Bailey Layish | Staff Writer
Living with type one diabetes is exhausting. Chronic illnesses are never ending. Diabetes is a full-time job on top of schoolwork. Diabetes is a list of things to always keep in my head: blood sugar, carbs, insulin. Diabetes is an endless reminder that my body isn’t working properly and I need to spend my time and energy to figure out what’s wrong. Diabetes is sitting through four hours of classes and finally walking out and feeling dizzy and nauseous, and realizing it is because my blood sugar is high and I didn’t notice because I was too focused on schoolwork. Diabetes is walking to the dining hall and not having the energy to eat because I feel so disgusting from the high blood sugar. Diabetes is dealing with the low later from not eating dinner: the shaking, the sweating, the sobbing, and forcing yourself to drink a glass of orange juice. Diabetes is going high, again, because I drank too much orange juice and forgot I ran out of insulin. Diabetes is picking myself up off the floor and walking to the pharmacy. Diabetes is not crying when my insulin costs over $100, with insurance. Diabetes is walking the three blocks home from the pharmacy and hoping I don’t low again.
That’s all it really is. Hoping I don’t go high and hoping I don’t go low and never really knowing what to do to prevent either. I mean it should be simple: blood sugar goes up with food, and down with insulin. But how much insulin or how much food can change constantly. If I wake up and eat the same breakfast every morning, I might need a different amount of insulin each day. Most people cannot afford an inconsistent amount of insulin. Most people cannot afford insulin.

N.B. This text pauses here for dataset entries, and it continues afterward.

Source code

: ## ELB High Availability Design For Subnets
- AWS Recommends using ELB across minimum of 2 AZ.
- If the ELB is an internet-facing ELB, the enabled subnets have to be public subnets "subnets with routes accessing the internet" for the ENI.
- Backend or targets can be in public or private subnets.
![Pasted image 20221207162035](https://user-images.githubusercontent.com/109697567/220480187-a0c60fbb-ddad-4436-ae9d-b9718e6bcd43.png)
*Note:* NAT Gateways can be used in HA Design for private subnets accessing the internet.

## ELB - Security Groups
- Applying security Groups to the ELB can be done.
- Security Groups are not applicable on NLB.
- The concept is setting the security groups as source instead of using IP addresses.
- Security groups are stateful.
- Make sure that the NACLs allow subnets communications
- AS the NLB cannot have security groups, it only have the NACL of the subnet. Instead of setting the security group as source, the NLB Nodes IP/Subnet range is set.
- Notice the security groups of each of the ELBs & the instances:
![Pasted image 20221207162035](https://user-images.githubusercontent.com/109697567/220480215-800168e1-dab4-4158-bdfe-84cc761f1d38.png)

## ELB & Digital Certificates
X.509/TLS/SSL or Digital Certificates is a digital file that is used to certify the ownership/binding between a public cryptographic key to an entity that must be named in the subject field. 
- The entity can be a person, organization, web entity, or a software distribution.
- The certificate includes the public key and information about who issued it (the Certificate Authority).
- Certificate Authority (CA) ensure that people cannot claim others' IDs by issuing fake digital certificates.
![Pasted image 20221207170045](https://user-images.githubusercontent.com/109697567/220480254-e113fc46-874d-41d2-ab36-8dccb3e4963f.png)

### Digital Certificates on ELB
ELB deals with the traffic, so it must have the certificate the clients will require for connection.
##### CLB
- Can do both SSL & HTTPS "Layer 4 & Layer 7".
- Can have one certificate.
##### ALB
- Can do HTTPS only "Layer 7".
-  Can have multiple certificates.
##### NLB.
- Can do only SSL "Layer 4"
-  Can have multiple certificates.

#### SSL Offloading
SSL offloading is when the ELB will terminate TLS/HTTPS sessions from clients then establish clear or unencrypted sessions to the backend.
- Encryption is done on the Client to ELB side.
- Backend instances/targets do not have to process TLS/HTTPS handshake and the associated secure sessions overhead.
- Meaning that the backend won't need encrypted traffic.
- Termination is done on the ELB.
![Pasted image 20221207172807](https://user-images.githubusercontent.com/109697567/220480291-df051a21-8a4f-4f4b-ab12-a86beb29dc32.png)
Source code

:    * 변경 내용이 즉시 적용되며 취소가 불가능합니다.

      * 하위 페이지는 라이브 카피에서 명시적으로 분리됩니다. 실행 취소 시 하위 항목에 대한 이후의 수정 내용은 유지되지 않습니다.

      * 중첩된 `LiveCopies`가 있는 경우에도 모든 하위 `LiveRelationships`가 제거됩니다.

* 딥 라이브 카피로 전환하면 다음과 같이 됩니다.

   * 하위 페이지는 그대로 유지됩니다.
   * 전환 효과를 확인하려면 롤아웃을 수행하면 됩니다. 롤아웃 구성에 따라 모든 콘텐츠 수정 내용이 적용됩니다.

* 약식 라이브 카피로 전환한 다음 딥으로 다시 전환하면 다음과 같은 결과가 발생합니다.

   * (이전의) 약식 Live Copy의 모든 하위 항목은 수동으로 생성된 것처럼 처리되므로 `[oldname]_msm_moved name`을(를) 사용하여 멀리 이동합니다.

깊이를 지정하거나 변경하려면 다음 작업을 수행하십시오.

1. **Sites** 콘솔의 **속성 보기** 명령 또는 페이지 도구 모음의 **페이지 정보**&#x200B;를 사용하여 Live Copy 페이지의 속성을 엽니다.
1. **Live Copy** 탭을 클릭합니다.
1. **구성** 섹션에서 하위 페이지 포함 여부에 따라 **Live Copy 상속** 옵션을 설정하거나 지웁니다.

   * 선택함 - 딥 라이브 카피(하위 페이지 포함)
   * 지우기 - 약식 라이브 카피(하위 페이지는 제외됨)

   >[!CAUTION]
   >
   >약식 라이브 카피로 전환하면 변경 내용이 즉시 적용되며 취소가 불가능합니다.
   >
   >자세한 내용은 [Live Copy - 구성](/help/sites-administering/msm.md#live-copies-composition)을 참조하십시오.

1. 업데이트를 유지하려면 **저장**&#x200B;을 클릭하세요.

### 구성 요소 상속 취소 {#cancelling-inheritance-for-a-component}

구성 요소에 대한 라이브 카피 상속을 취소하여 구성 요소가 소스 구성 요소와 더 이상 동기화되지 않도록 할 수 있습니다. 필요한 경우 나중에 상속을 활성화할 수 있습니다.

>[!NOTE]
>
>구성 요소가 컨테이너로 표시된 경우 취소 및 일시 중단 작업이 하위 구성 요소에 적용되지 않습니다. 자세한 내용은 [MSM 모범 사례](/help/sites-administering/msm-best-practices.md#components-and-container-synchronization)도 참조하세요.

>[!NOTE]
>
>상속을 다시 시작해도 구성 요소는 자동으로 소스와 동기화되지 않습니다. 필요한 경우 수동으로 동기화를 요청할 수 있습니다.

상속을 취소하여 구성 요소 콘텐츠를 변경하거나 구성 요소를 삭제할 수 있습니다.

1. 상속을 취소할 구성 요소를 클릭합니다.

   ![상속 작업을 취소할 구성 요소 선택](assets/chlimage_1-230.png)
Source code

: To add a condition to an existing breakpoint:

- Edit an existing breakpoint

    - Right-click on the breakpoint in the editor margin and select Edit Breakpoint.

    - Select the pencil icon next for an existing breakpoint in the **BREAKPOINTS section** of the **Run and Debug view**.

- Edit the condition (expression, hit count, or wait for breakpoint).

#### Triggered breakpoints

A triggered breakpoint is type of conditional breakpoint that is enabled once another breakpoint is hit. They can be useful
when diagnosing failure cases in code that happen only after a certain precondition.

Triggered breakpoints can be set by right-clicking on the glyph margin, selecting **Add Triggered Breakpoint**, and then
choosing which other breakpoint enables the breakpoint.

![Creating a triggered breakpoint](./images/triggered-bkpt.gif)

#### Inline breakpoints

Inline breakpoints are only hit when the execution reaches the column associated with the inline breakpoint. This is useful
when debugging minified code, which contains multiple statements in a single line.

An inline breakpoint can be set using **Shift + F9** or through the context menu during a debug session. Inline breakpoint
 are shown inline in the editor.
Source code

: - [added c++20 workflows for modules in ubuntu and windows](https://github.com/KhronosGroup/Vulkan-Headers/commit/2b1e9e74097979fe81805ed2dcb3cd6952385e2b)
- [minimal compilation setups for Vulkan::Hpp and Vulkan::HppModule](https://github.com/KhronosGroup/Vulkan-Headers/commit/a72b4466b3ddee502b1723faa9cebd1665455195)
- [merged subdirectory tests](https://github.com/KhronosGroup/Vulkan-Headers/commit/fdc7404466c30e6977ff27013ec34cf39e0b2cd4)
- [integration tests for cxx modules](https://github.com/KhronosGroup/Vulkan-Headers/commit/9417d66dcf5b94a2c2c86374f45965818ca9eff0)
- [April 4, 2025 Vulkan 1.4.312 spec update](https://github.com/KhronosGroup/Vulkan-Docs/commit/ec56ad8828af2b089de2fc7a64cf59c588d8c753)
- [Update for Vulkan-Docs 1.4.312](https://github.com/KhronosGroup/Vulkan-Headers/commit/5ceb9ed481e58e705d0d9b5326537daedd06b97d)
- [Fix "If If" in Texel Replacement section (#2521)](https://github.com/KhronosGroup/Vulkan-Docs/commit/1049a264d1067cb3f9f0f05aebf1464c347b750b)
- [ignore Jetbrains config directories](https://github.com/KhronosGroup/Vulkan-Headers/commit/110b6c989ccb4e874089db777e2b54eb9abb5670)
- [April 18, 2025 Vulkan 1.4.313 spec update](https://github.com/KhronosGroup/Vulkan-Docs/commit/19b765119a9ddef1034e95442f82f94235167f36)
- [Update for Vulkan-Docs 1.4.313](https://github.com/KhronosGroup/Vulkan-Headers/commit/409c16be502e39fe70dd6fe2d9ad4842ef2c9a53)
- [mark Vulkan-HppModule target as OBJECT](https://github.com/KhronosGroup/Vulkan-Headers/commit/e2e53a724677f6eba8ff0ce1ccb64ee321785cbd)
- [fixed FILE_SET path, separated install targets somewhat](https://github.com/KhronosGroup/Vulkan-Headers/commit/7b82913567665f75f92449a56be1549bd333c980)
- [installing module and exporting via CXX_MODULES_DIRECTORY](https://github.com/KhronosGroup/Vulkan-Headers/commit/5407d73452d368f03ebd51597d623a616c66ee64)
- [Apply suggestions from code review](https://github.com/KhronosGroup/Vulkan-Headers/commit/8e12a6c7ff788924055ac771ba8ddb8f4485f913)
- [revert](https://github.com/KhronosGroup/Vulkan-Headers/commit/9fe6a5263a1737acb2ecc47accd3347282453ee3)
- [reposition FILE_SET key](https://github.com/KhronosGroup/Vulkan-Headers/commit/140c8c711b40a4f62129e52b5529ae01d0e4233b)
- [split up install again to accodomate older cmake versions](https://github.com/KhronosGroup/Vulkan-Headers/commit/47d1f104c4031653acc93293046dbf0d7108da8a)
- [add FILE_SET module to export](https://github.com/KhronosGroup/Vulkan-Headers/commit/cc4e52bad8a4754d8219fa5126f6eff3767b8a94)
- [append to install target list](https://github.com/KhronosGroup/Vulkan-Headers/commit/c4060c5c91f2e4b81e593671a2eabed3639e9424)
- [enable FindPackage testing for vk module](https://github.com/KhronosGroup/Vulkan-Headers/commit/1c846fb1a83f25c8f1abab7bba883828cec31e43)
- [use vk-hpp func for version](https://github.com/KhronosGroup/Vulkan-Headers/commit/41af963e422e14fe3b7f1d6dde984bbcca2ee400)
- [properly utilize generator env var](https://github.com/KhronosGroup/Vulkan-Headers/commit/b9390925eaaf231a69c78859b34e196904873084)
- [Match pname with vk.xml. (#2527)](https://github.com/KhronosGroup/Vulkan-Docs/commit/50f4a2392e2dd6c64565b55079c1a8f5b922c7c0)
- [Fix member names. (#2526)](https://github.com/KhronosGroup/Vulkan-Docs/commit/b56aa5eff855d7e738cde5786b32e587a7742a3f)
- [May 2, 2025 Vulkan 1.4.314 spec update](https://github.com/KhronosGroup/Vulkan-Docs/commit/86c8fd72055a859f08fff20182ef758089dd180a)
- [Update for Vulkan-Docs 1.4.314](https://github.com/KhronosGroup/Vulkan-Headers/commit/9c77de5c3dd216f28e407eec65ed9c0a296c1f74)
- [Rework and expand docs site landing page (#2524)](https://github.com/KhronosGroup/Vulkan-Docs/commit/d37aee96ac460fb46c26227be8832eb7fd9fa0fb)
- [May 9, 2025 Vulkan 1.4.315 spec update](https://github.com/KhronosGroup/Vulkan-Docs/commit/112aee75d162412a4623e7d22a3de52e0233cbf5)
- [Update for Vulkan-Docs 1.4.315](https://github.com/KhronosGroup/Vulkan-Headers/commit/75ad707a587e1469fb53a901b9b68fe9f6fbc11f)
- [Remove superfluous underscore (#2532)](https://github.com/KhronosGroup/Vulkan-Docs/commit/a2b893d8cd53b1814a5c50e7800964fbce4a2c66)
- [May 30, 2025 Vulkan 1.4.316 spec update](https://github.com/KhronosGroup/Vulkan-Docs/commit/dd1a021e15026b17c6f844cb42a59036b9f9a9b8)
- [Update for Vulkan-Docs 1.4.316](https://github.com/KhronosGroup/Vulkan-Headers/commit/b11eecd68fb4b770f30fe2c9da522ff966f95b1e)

And I’m lucky. Because I can afford my insulin and because I can afford a fancy medical device who warns me when my blood sugar is too high or too low so I don’t pass out in the middle of a chemistry lab. But my insulin pump will tell me I am low in lab and my brain must process the information: can my lab partner handle the experiment so I can get something to eat? Will I get in trouble for sitting down? Do I need to sit down or can I eat my sour patch kids and go back to the experiment? Will I go lower if I continue standing? Did I finish the sour patch kids in my backpack when I went low last week? And of course, I ate the same breakfast as I did yesterday, and I gave the same amount of insulin. How come today I went low when yesterday my blood sugar was high? There’s a never ending struggle of “what can I do right now so I don’t die?” inevitably combined with “will those around me understand what’s happening?” Because even though I told my lab partner and my professor I have diabetes, there’s still days when they get frustrated with me for sitting down or not finishing my work or not helping.
And there’s days when I resent myself for not finishing work. There’s days when my blood sugar goes low after a dance rehearsal and I have to lay down and I just can’t get back up because all of my energy is gone. It all went toward raising my blood sugar. And there’s days when I can’t read my textbook anymore or do any more math problems because I haven’t eaten and now my blood sugar has dropped far too low. And then there’s days when my blood sugar is fine. Maybe weeks where my blood sugar is nearly perfect. But I’m just so tired from fighting for weeks, months, years, just to stay alive. Diabetes is a never-ending battle. And it is exhausting.